Héros et Léandre : le mythe qui explique la jeunesse d'Istanbul aujourd'hui, par Kathrin Tschirner
On avait déjà pu admirer le travail de Kathrin Tschirner qui s'attaquait au concept de portrait avec Real Indications, à l'image de la beauté telle que perçue par la mode, renversée en une approche aussi surréaliste que lascive sur Sois Belle, ainsi qu'avec Villa Argentina, une série réalisée avec sa propre mère, à propos des représentations de la femme dans l'espace domestique. Ses singulières images de de la jeunesse d’Istanbul dévoile aussi pleine d'idées et d'envies qu'elle se retrouve piégée au sein d'une ville qui verrouille de plus en plus ses activités et sa liberté.
Le titre fait référence au mythe de Héros et Léandre, couple de la Grèce ancienne où une jeune fille était cloîtrée dans une tour et, dont l'amoureux devait traverser le détroit du Bosphore pour la rejoindre à la nage. Pour qu'il en fut ainsi, Héros allumait chaque soir un fanal dans la tour afin que Léandre soit guidé dans sa traversée du Bosphore. Leur passion dura tout l'été jusqu'à ce qu'une nuit d'hiver et de tempête, une bourrasque éteignit la chandelle, perdant Léandre sur les flots. Celui-ci se noya et son corps vint échouer sur le rivage au pied de la tour. Le découvrant ainsi, Héros se suicida en se jetant du sommet de la tour.
En 2009, j'ai brièvement travaillé et étudié à Istanboul, une ville turque aussi vibrante de vie que sans cesse en mouvement. Un endroit, aussi, dont les développements sociaux et politiques sont comme des spectres qui hantent la ville. Cette juxtaposition symbolisée par le mythe d'Héros et Léandre n'a cessé de me frapper durant mon séjour.

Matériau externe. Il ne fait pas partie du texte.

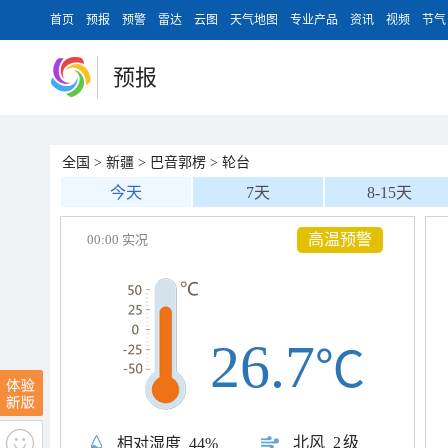
首页
预报
预警
雷达
云图
天气地图
专业产品
资讯
视频
节气
预报
全国
>
新疆
>
巴音郭楞
>
轮台
今天
7天
8-15天
高温预警
00:00 实况
26.7
℃
北风
2级
相对湿度
44%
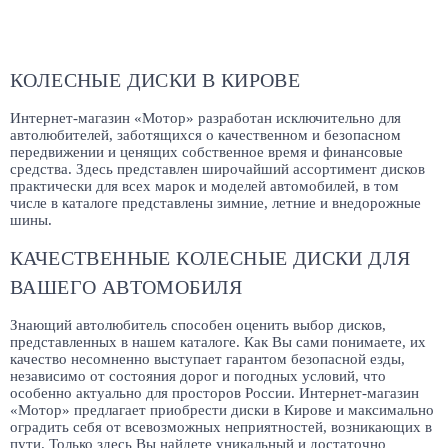
КОЛЕСНЫЕ ДИСКИ В КИРОВЕ
Интернет-магазин «Мотор» разработан исключительно для
автолюбителей, заботящихся о качественном и безопасном
передвижении и ценящих собственное время и финансовые
средства. Здесь представлен широчайший ассортимент дисков
практически для всех марок и моделей автомобилей, в том
числе в каталоге представлены зимние, летние и внедорожные
шины.
КАЧЕСТВЕННЫЕ КОЛЕСНЫЕ ДИСКИ ДЛЯ
ВАШЕГО АВТОМОБИЛЯ
Знающий автолюбитель способен оценить выбор дисков,
представленных в нашем каталоге. Как Вы сами понимаете, их
качество несомненно выступает гарантом безопасной езды,
независимо от состояния дорог и погодных условий, что
особенно актуально для просторов России. Интернет-магазин
«Мотор» предлагает приобрести диски в Кирове и максимально
оградить себя от всевозможных неприятностей, возникающих в
пути. Только здесь Вы найдете уникальный и достаточно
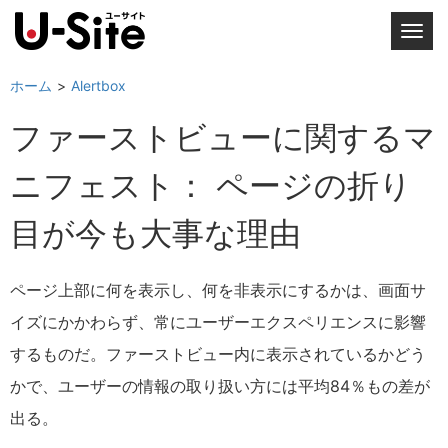
T
o
g
ホーム
Alertbox
g
ファーストビューに関するマ
l
e
ニフェスト： ページの折り
n
a
目が今も大事な理由
v
i
g
ページ上部に何を表示し、何を非表示にするかは、画面サ
a
イズにかかわらず、常にユーザーエクスペリエンスに影響
t
i
するものだ。ファーストビュー内に表示されているかどう
o
かで、ユーザーの情報の取り扱い方には平均84％もの差が
n
出る。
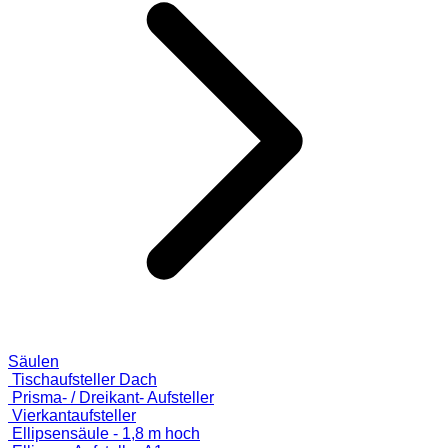
Säulen
Tischaufsteller Dach
Prisma- / Dreikant- Aufsteller
Vierkantaufsteller
Ellipsensäule - 1,8 m hoch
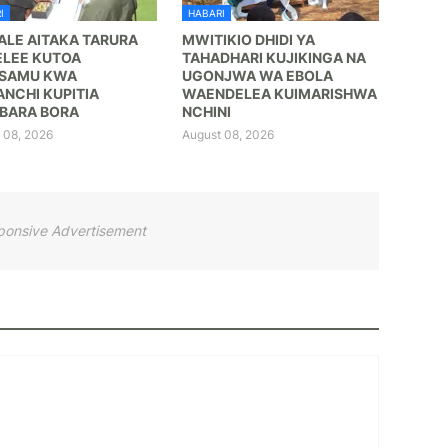
I
HABARI
LE AITAKA TARURA
MWITIKIO DHIDI YA
ELEE KUTOA
TAHADHARI KUJIKINGA NA
SAMU KWA
UGONJWA WA EBOLA
NCHI KUPITIA
WAENDELEA KUIMARISHWA
BARA BORA ‎
NCHINI
 08, 2026
August 08, 2026
ponsive Advertisement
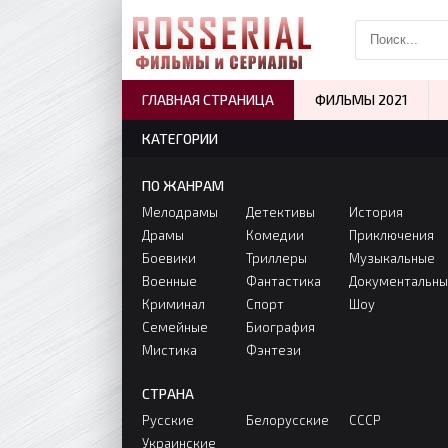
ГЛАВНАЯ СТРАНИЦА
ФИЛЬМЫ 2021
КАТЕГОРИИ
ПО ЖАНРАМ
Мелодрамы
Детективы
История
Драмы
Комедии
Приключения
Боевики
Триллеры
Музыкальные
Военные
Фантастика
Документальн
Криминал
Спорт
Шоу
Семейные
Биография
Мистика
Фэнтези
СТРАНА
Русские
Белорусские
СССР
Украинские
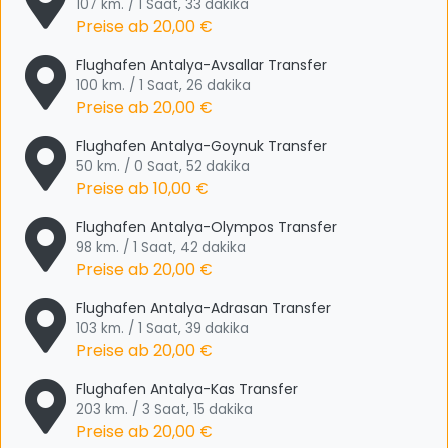
107 km. / 1 Saat, 33 dakika
Preise ab
20,00 €
Flughafen Antalya-Avsallar Transfer
100 km. / 1 Saat, 26 dakika
Preise ab
20,00 €
Flughafen Antalya-Goynuk Transfer
50 km. / 0 Saat, 52 dakika
Preise ab
10,00 €
Flughafen Antalya-Olympos Transfer
98 km. / 1 Saat, 42 dakika
Preise ab
20,00 €
Flughafen Antalya-Adrasan Transfer
103 km. / 1 Saat, 39 dakika
Preise ab
20,00 €
Flughafen Antalya-Kas Transfer
203 km. / 3 Saat, 15 dakika
Preise ab
20,00 €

Cette série est constituée d'une part de mes impressions et expériences sur place ; et, de l'autre de l'appréciation par mes amis turcs de la situation d'enfermement concerté qui les concernait de plus en plus. Ainsi, la série est constituée de fragments impossible à rassembler dans un discours cohérent; un work in progress marquant l'évolution de la situation sur place et de ses habitants au filtre de mes sensations.